2020-11-24gcf2: workaround libgit2 alternates bug for extindex
While libgit2 handles alternates with relative paths properly for v2 epochs; nesting them another layer with extindex uses the wrong relative path expansion (and is inconsistent with git(1) behavior). Fortunately, it's possible to work around this libgit2 bug entirely within Gcf2 and avoid further special cases throughout the rest of our code to support extindex. Link: https://bugs.debian.org/975607
2020-09-19gcf2: wire up read-only daemons and rm -gcf2 script
It seems easiest to have a singleton Gcf2Client client object per daemon worker for all inboxes to use. This reduces overall FD usage from pipes. The `public-inbox-gcf2' command + manpage are gone and a `$^X' one-liner is used, instead. This saves inodes for internal commands and hopefully makes it easier to avoid mismatched PERL5LIB include paths (as noticed during development :x). We'll also make the existing cat-file process management infrastructure more resilient to BOFHs on process killing sprees (or in case our libgit2-based code fails on us). (Rare) PublicInbox::WWW PSGI users NOT using public-inbox-httpd won't automatically benefit from this change, and extra configuration will be required (to be documented later).
2020-09-19gcf2*: more descriptive package descriptions
Hopefully this allows others to more quickly figure out what's going on.
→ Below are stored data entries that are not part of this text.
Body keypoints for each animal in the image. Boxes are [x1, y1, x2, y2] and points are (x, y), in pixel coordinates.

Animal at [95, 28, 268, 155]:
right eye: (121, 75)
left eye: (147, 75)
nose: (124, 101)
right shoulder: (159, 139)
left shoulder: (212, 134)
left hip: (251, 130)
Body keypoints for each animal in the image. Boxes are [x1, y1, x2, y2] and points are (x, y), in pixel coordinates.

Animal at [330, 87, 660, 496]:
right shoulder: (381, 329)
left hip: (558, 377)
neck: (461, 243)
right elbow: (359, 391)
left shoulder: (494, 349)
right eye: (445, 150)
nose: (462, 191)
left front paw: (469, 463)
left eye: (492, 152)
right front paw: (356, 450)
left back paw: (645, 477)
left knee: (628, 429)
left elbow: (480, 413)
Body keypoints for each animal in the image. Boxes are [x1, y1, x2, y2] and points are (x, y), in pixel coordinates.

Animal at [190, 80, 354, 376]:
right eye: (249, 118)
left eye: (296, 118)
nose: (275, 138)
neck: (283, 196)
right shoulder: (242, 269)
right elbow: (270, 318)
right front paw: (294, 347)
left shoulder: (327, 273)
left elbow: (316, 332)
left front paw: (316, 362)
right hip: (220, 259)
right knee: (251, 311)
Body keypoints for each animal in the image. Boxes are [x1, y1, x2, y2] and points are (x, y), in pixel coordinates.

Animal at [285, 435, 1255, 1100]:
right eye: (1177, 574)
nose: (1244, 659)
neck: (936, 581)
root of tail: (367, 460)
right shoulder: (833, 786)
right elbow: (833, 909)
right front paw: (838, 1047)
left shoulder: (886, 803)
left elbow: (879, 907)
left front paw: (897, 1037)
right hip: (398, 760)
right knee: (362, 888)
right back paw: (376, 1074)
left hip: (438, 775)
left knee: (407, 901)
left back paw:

2020-09-19gcf2: libgit2-based git cat-file alternative
Having tens of thousands of inboxes and associated git processes won't work well, so we'll use libgit2 to access the object DB directly. We only care about OID lookups and won't need to rely on per-repo revision names or paths. The Git::Raw XS package won't be used since its manpages don't promise a stable API. Since we already use Inline::C and have experience with I::C when it comes to compatibility, this only introduces libgit2 itself as a source of new incompatibilities. This also provides an excuse for me to writev(2) to reduce syscalls, but liburing is on the horizon for next year.